The Great Sphinx is located on Giza Plateau, situated on the west bank of the Nile River, near the Egyptian capital city of Cairo. It is near three of the largest ancient pyramids, including the Great Pyramid, which is the size of a mountain.
The Great Sphinx stands taller than a six-story building (about 65 feet) and is longer than an average city block (about 240 feet).
Most archaeologists agree that the Great Sphinx was carved between 2600 and 2400 BCE. Because it was carved out of stone, the monument cannot be carbon dated.
The Great Sphinx was carved out of limestone rock taken from the same quarry that supplied the great pyramids. It has the head of a man and the body of a lion and is typically interpreted as male. The statue has been gradually weathered away over time by wind and sand, and at one time had a beard that has since fallen away.

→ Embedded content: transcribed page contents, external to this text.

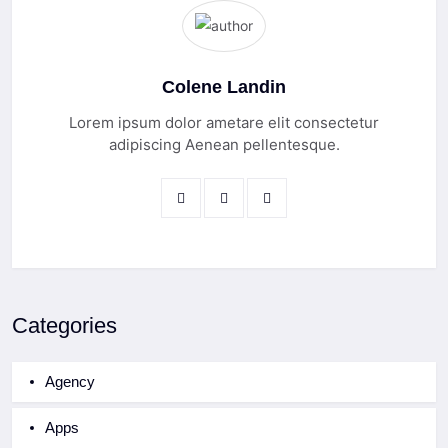
Colene Landin
Lorem ipsum dolor ametare elit consectetur
adipiscing Aenean pellentesque.
Categories
Agency
Apps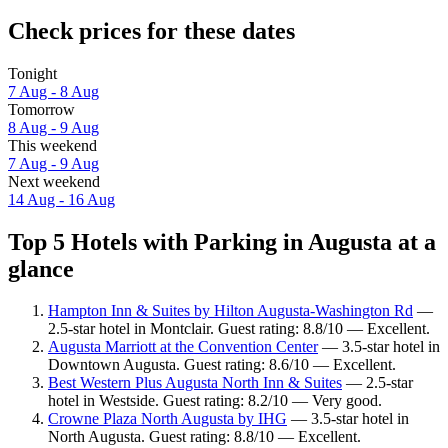
Check prices for these dates
Tonight
7 Aug - 8 Aug
Tomorrow
8 Aug - 9 Aug
This weekend
7 Aug - 9 Aug
Next weekend
14 Aug - 16 Aug
Top 5 Hotels with Parking in Augusta at a
glance
Hampton Inn & Suites by Hilton Augusta-Washington Rd
—
2.5-star hotel in Montclair. Guest rating: 8.8/10 — Excellent.
Augusta Marriott at the Convention Center
— 3.5-star hotel in
Downtown Augusta. Guest rating: 8.6/10 — Excellent.
Best Western Plus Augusta North Inn & Suites
— 2.5-star
hotel in Westside. Guest rating: 8.2/10 — Very good.
Crowne Plaza North Augusta by IHG
— 3.5-star hotel in
North Augusta. Guest rating: 8.8/10 — Excellent.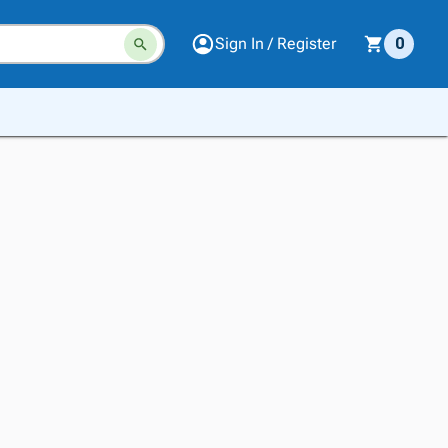
Sign In / Register
0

The Great Sphinx is typically thought of as a guardian, built to protect the temples of pharaohs in the nearby pyramids. For a long time, people believed that the Great Sphinx and the pyramids were constructed by slaves, but experts now agree that they were built by skilled artists and craftsmen.
One legend of the Great Sphinx states that there are secret underground passages housed underneath the monument. The Egyptian Antiquities Organization actually discovered three tunnels beneath the statue during an excavation: one in the tail, one under the head and one on the north side.